*WHAT IS EXPECTED*: In the records from the line with "pose: elev=248.7 azim=217.0" up to and including the line with "Dot at: (307, 257)", switch every "dist" to "distance" and write those lines out again with nothing else changed. Leave the pictures out of your answer.
--- START EXTRACTED MATERIAL ---
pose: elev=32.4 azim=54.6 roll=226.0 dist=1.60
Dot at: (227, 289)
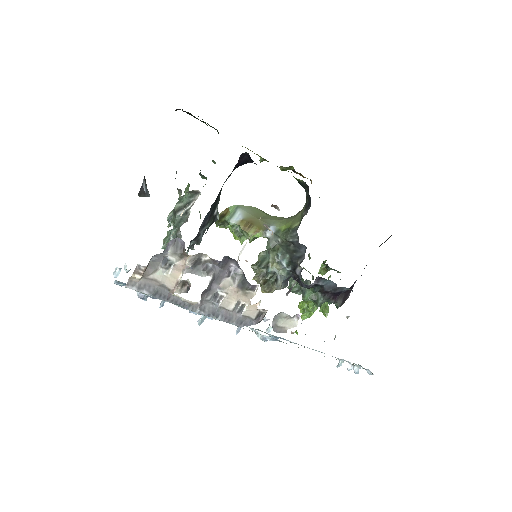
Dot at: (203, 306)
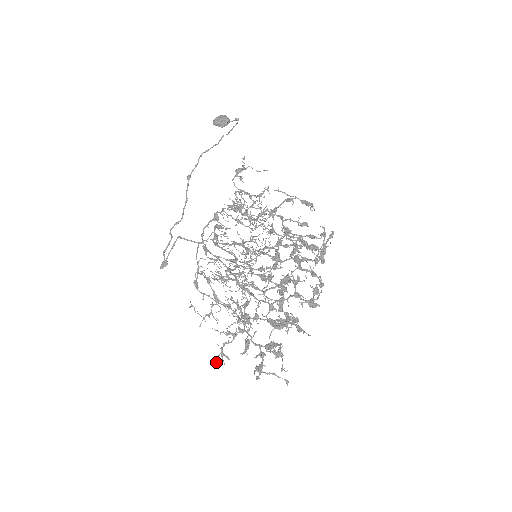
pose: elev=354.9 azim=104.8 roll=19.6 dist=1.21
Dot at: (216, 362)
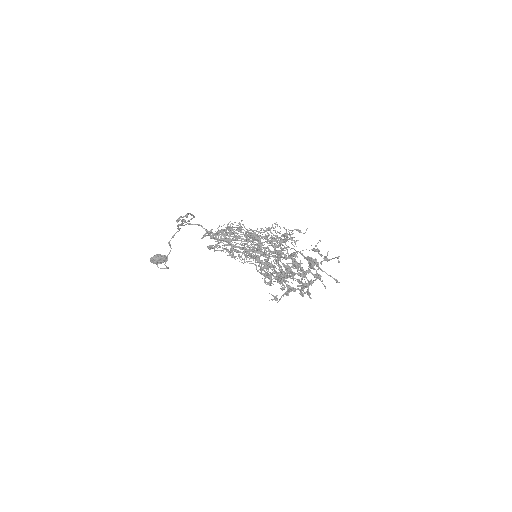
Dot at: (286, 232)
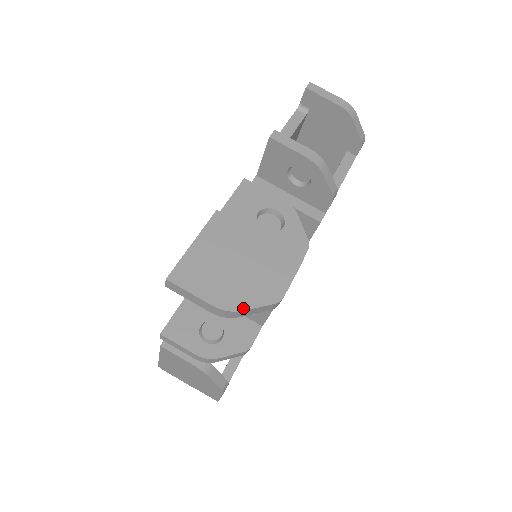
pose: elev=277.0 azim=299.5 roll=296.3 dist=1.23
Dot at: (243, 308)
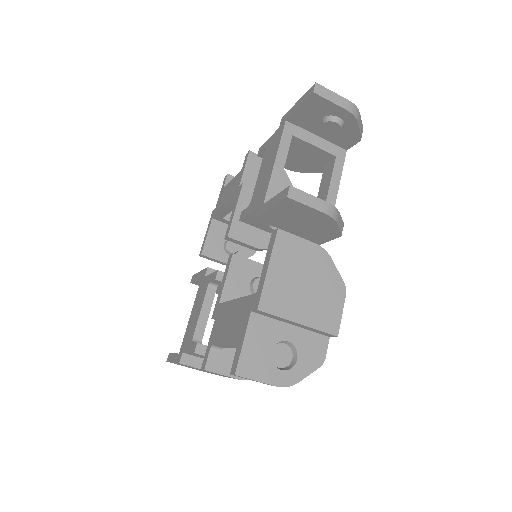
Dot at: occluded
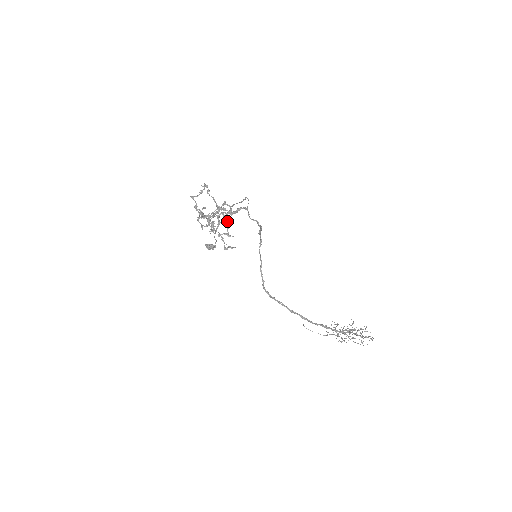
--- END EXTRACTED MATERIAL ---
--- START EXTRACTED MATERIAL ---
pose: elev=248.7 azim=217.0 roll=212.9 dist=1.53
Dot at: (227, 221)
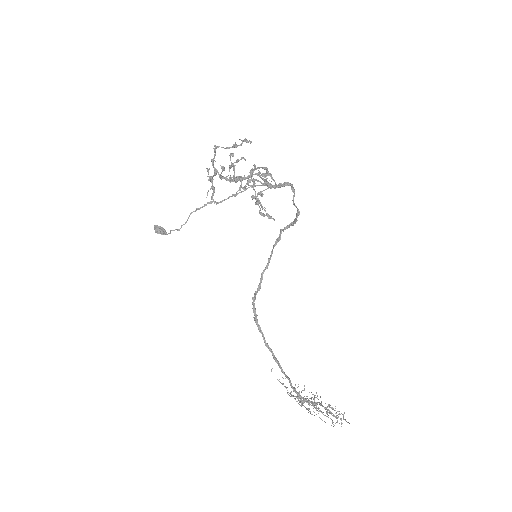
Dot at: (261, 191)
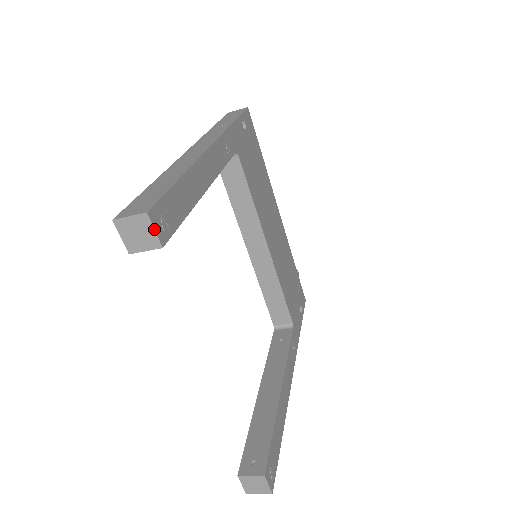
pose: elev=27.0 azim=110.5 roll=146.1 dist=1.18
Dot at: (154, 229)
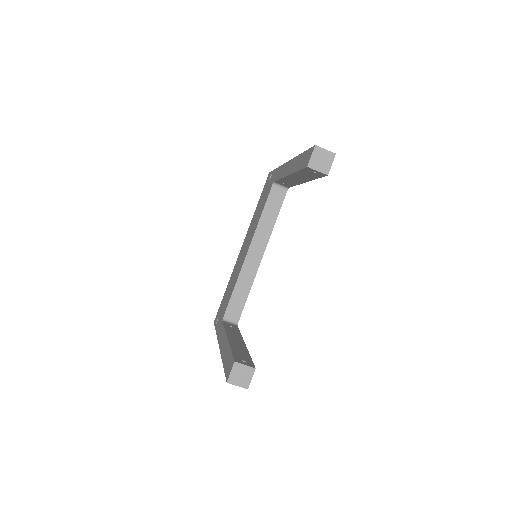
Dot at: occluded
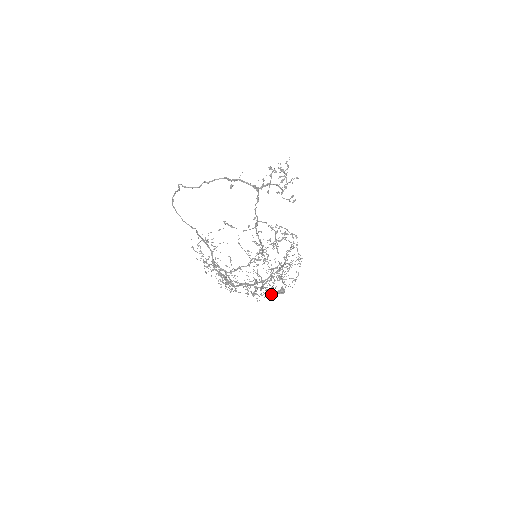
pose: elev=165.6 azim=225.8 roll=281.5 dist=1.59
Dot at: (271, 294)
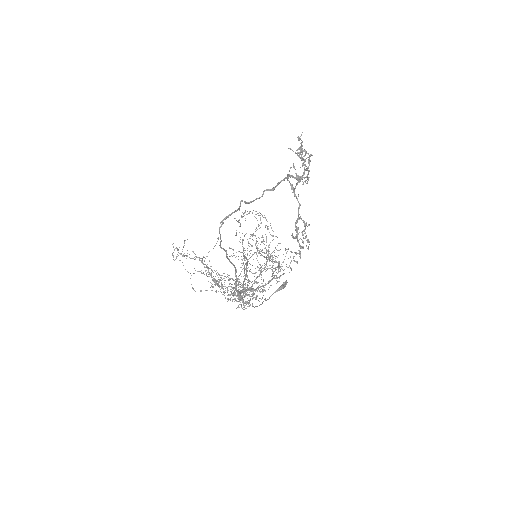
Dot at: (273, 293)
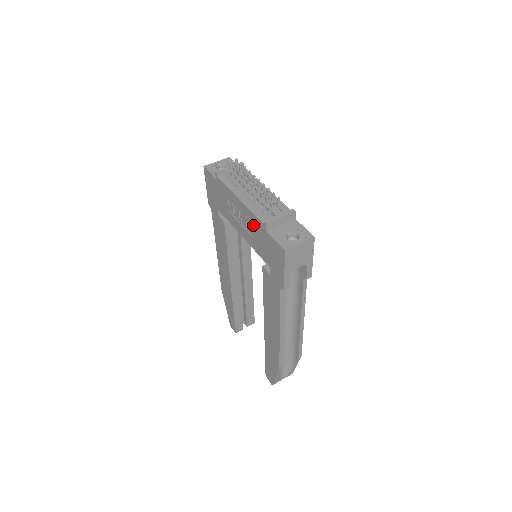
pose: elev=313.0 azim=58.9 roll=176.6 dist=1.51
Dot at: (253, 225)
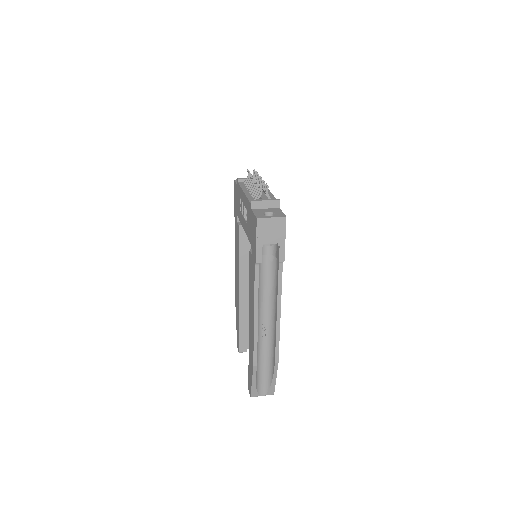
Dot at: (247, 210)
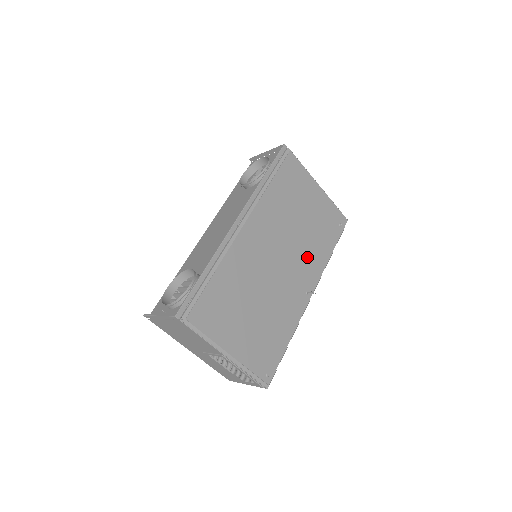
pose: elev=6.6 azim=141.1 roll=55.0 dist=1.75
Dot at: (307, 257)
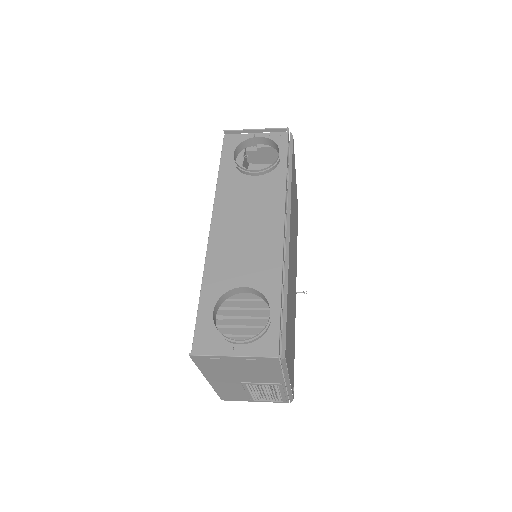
--- END EXTRACTED MATERIAL ---
*ANSWER TO THIS EXERCISE*:
pose: elev=248.7 azim=217.0 roll=212.9 distance=1.53
Dot at: (227, 221)
Dot at: (261, 191)
pose: elev=27.0 azim=110.5 roll=146.1 distance=1.18
Dot at: (154, 229)
Dot at: occluded
pose: elev=165.6 azim=225.8 roll=281.5 distance=1.59
Dot at: (271, 294)
Dot at: (273, 293)
pose: elev=313.0 azim=58.9 roll=176.6 distance=1.51
Dot at: (253, 225)
Dot at: (247, 210)
pose: elev=6.6 azim=141.1 roll=55.0 distance=1.75
Dot at: (307, 257)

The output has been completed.